Seanad debates

Thursday, 13 May 2010

Accident and Emergency Services

 

3:00 pm

Photo of Mark DeareyMark Dearey (Green Party)

I thank the Minister of State for taking this question - it a is double question - on the new emergency department at Our Lady of Lourdes Hospital in Drogheda which, although it is standing and ready to go, has been lying idle for many months now. We are several months past the anticipated opening date, which was last March. The emergency department has been featured many times on television and the public will be familiar with how it looks from the outside, but nobody knows what it looks like on the inside. An article in The Drogheda Independent stated the facility contains separate resuscitation facilities for children and adults, separate access for patients who arrive by ambulance, a separate minor injuries clinic, X-ray facilities integrated into the unit, sub-wait areas and facilities for care of the dying.
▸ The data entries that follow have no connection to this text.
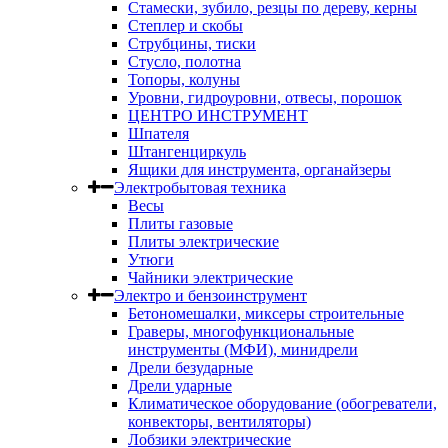
Стамески, зубило, резцы по дереву, керны
Степлер и скобы
Струбцины, тиски
Стусло, полотна
Топоры, колуны
Уровни, гидроуровни, отвесы, порошок
ЦЕНТРО ИНСТРУМЕНТ
Шпателя
Штангенциркуль
Ящики для инструмента, органайзеры
Электробытовая техника
Весы
Плиты газовые
Плиты электрические
Утюги
Чайники электрические
Электро и бензоинструмент
Бетономешалки, миксеры строительные
Граверы, многофункциональные
инструменты (МФИ), минидрели
Дрели безударные
Дрели ударные
Климатическое оборудование (обогреватели,
конвекторы, вентиляторы)
Лобзики электрические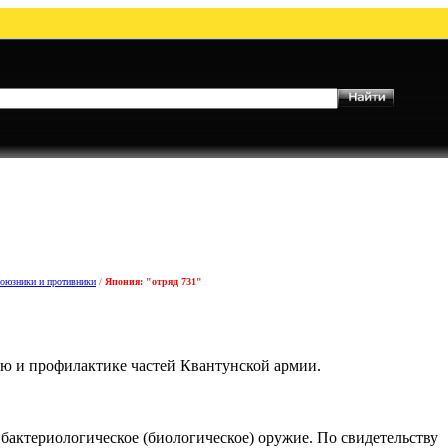
оюзники и противники
/
Япония: "отряд 731"
ию и профилактике частей Квантунской армии.
бактериологическое (биологическое) оружие. По свидетельству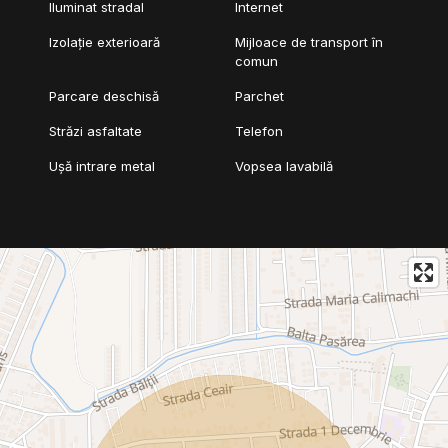
Iluminat stradal
Internet
Izolație exterioară
Mijloace de transport în
comun
Parcare deschisă
Parchet
Străzi asfaltate
Telefon
Ușă intrare metal
Vopsea lavabilă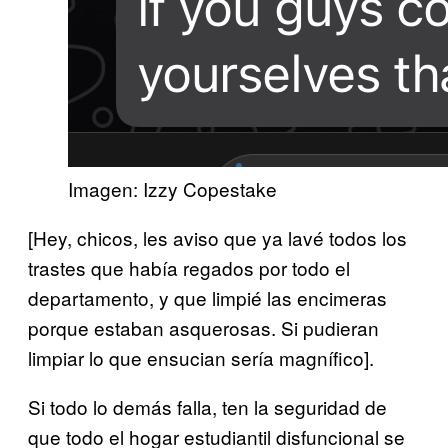
Imagen: Izzy Copestake
[Hey, chicos, les aviso que ya lavé todos los
trastes que había regados por todo el
departamento, y que limpié las encimeras
porque estaban asquerosas. Si pudieran
limpiar lo que ensucian sería magnífico].
Si todo lo demás falla, ten la seguridad de
que todo el hogar estudiantil disfuncional se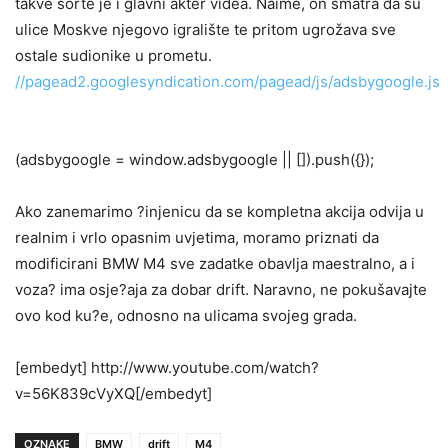
takve sorte je i glavni akter videa. Naime, on smatra da su
ulice Moskve njegovo igralište te pritom ugrožava sve
ostale sudionike u prometu.
//pagead2.googlesyndication.com/pagead/js/adsbygoogle.js
(adsbygoogle = window.adsbygoogle || []).push({});
Ako zanemarimo ?injenicu da se kompletna akcija odvija u
realnim i vrlo opasnim uvjetima, moramo priznati da
modificirani BMW M4 sve zadatke obavlja maestralno, a i
voza? ima osje?aja za dobar drift. Naravno, ne pokušavajte
ovo kod ku?e, odnosno na ulicama svojeg grada.
[embedyt] http://www.youtube.com/watch?
v=56K839cVyXQ[/embedyt]
OZNAKE
BMW
drift
M4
In short, it will transform people's experience of accident and emergency throughout the north-east region, yet it lies idle.

The issue is staffing. I ask the Minister of State for an update on what is being done to help break the logjam in that area, with regard to the HSE and the unions representing the workers involved. I understand many of the staff who will move from Dundalk are unhappy about the terms or are in a state of confusion about what is happening. They deserve, at the earliest moment, some clarity on that.

Notwithstanding that, it is my contention that, in broad terms, Our Lady of Lourdes Hospital is not a place in which Dundalk people care to be treated. It is not a place I see as the new regional hospital. It was never intended to be that. It is on a site which is too small; everybody recognises that. Navan was identified some years ago, after an extensive period of research by an outside consultancy, as the best location. It always struck me as a decision to serve the north-west Dublin rim and parts of the north east, but fails the people of Dundalk and the Carlingford Peninsula, as well as people from parts of Monaghan and as far as Cavan, who would be expected to make a cross-country trek on very poor country roads to Navan. It is not real.

Dr. Colm Quigley, who is overseeing the transformation programme in our region, has spoken of the possibility of the regional facility being located closer to Dundalk in future. I spoke today about the delivery of services on a shared basis with Northern Ireland and can see a case for regionalising the service on a cross-Border basis. It would require a huge amount of work. It is a grand project, but one which deserves serious attention. Authorities on both sides of the Border take the concept seriously.

On accident and emergency services in Dundalk, it is a matter of huge concern to the people of a gateway town that it will be the only gateway without its own accident and emergency department should the HSE's proposals for health services in the north east be seen through to fruition. In spatial planning terms, there is a very strong case to be made for the retention of the service if Dundalk is to achieve its status as a gateway. It is, according to the most recent analysis of the indicators, the weakest performing gateway. Removing hospital services which investors, in particular inward investors, consider very carefully along with educational facilities, with which Dundalk is blessed, will affect the area.

There are overarching economic, spatial, planning, but above all, health reasons why a town which is anticipated to grow to small city status should have access to its own accident and emergency department. I look forward to a positive response from the Minister of State in that regard, notwithstanding the recent worrying comments on cutbacks in accident and emergency services due to budgetary constraints.